▶ **Directions**
Please write the next part of the forum thread about the sanzon iwagumi tank, starting after its final post.

▶ **Extracted text**
· · · · ·

# sanzon iwagumi



## JadeIceGreen (May 20, 2009)

I love your last shot.
I feel that your last shot should be how the front of your tank looks like.
The main rock really stands out and the way your substrate slopes with a corner filled with white sand works well.


----------



## Strick (Apr 6, 2009)

Very nice. Are those white clouds in with the neons?


----------



## samclowsley (Jun 16, 2009)

thanks guys i quite like the side view to. i mainly see it from the front right corner so i see a bit of both 

and it is a white cloud yes hes just a lonely one but i have had it for about 3-4 years now


----------



## Francis Xavier (Oct 8, 2008)

Is that Shou stone? it looks like it from what I can see. 

Be careful with the two support stones - they look like they'll get overshadowed by plants pretty quick. Nothing some good trimming regimes won't keep at bay though.

· · · · ·

▶ **Recorded information**
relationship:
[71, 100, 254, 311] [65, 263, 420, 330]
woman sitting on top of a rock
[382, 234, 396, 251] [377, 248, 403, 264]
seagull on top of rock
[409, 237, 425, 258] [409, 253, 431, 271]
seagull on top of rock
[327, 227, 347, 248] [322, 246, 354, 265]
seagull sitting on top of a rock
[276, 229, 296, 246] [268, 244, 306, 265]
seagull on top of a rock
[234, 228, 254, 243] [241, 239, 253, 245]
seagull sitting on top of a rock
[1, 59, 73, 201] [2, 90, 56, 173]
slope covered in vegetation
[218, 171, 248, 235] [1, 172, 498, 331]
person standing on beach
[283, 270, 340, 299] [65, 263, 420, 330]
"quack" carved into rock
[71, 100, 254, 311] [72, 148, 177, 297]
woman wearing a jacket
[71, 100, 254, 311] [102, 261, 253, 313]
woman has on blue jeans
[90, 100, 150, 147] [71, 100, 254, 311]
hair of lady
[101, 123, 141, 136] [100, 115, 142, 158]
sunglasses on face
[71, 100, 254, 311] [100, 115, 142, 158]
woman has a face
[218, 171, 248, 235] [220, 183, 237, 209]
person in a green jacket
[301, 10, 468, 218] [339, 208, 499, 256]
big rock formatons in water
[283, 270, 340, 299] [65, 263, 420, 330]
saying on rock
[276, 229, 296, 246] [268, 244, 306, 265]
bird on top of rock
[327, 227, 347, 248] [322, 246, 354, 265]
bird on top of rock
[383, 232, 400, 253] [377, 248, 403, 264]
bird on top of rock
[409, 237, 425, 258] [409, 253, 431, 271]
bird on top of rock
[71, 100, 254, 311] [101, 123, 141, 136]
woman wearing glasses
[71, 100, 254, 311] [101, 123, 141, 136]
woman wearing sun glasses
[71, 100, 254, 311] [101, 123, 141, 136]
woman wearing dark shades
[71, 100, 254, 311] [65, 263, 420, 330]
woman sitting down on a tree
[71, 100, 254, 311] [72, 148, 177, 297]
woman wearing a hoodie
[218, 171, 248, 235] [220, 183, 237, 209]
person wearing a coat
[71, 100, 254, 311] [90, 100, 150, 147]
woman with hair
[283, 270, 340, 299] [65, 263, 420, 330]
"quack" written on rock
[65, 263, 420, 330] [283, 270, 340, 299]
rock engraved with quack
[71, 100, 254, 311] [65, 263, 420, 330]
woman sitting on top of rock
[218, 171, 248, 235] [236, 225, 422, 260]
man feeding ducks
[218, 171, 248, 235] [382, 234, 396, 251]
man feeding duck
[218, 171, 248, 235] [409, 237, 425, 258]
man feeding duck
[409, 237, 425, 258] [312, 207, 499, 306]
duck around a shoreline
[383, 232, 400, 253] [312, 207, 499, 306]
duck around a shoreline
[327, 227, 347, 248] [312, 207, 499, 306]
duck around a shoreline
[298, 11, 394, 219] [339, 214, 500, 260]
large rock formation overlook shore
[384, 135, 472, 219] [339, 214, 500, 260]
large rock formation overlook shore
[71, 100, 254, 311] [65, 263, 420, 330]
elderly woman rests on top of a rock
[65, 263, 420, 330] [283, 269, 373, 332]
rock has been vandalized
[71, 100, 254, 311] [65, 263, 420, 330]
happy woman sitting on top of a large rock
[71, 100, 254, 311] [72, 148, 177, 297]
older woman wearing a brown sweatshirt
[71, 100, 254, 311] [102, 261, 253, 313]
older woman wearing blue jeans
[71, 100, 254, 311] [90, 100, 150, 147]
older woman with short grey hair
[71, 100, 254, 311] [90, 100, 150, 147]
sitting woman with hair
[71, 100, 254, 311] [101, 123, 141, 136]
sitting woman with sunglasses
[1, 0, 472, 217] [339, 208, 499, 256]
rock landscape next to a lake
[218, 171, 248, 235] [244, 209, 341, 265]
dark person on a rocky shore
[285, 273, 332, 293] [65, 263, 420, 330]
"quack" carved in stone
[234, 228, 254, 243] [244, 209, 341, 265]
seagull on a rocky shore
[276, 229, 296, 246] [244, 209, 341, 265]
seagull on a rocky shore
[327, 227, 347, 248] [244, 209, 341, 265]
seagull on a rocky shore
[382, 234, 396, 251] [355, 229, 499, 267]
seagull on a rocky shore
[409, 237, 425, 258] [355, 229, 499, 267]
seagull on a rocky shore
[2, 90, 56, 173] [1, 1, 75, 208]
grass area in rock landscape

· · · · ·

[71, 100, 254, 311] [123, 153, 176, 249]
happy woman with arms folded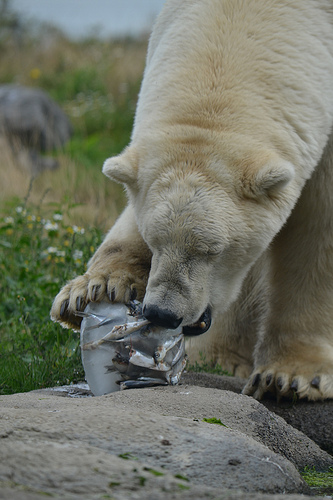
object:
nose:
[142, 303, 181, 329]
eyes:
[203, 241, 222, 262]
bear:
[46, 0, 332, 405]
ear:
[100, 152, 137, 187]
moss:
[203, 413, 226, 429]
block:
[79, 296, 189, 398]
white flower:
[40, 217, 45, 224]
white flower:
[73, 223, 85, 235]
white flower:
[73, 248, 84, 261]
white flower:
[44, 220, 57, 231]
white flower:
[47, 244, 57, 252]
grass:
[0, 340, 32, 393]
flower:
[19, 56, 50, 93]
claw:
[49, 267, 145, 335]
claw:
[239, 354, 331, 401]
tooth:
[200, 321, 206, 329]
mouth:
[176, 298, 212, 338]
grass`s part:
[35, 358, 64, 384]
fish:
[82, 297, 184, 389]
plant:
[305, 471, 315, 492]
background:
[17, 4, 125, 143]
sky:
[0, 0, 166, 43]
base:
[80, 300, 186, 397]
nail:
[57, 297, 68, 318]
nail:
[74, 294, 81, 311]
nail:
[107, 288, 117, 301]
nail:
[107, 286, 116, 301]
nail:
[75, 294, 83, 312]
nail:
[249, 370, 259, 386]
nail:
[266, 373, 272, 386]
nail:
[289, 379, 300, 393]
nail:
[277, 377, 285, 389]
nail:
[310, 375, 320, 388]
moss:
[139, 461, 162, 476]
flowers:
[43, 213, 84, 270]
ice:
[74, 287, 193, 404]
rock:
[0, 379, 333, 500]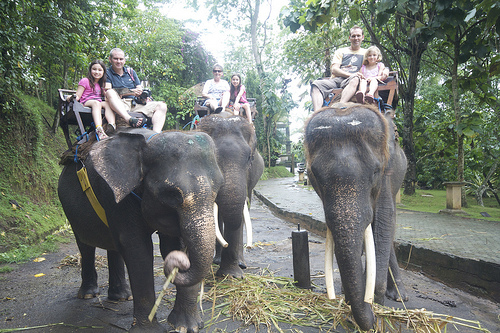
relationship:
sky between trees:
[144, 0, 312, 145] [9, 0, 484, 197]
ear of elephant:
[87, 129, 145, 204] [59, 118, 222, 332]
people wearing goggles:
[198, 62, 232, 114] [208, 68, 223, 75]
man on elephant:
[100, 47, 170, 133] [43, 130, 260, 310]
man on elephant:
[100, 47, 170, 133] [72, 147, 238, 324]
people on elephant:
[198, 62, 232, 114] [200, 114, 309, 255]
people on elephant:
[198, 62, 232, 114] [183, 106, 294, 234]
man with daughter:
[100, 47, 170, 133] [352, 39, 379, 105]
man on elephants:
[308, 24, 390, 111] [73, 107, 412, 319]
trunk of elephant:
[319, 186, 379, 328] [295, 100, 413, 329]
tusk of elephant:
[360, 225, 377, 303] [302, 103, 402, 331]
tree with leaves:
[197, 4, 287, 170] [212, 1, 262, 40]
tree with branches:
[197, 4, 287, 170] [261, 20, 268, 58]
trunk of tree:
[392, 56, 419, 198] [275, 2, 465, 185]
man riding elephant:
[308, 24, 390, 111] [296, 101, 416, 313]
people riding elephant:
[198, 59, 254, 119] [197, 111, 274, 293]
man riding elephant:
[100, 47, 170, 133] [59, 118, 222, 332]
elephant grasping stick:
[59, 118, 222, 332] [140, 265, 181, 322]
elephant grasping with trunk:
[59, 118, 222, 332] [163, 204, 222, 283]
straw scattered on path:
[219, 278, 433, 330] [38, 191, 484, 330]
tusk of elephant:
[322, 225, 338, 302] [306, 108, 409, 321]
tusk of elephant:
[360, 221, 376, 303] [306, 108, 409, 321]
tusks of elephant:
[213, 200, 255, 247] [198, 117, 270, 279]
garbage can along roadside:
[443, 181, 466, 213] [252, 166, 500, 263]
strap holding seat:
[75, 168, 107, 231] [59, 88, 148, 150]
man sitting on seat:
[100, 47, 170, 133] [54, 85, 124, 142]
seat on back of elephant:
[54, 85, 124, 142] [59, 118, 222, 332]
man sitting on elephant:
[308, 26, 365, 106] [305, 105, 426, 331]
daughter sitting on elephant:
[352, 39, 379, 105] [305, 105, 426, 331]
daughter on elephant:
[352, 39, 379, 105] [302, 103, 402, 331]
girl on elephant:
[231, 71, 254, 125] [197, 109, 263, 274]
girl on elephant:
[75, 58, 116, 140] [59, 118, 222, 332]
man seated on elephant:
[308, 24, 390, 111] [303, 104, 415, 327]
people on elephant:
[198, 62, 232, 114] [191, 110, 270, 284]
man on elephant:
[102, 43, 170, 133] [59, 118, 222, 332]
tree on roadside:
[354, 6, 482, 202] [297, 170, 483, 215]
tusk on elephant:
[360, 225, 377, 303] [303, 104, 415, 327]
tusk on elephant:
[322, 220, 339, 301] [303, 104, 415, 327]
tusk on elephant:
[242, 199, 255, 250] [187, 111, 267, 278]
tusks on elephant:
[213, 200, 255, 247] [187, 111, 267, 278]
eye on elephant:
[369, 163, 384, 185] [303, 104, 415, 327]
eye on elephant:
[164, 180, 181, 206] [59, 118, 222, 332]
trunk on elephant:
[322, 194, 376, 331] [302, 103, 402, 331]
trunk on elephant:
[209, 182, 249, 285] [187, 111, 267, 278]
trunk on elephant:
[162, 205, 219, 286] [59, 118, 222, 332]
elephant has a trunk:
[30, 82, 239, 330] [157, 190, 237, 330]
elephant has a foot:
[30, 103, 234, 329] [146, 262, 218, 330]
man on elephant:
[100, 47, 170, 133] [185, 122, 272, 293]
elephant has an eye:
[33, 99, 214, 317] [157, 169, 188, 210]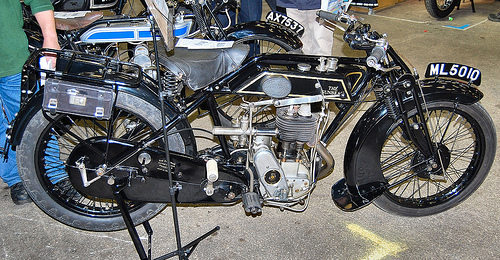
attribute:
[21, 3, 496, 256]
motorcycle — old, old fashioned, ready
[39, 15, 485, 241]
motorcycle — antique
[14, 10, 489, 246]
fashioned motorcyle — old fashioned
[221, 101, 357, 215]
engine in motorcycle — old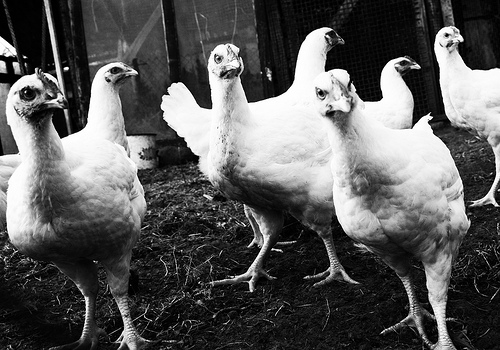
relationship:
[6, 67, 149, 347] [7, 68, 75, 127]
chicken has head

· · · · ·

▶ **Reply to the exercise**
----------



## kcirtappatrick (Mar 16, 2009)

nice layout! i agree with JadeIceGreen. i love the last shot you took!


----------



## samclowsley (Jun 16, 2009)

the stone is call dragon stome round here but it has many different names.

ill keep the hc as low as possible but the shrimp keep digging it up :icon_conf


----------



## FrostyNYC (Nov 5, 2007)

Whats growing on the rocks?


----------



## samclowsley (Jun 16, 2009)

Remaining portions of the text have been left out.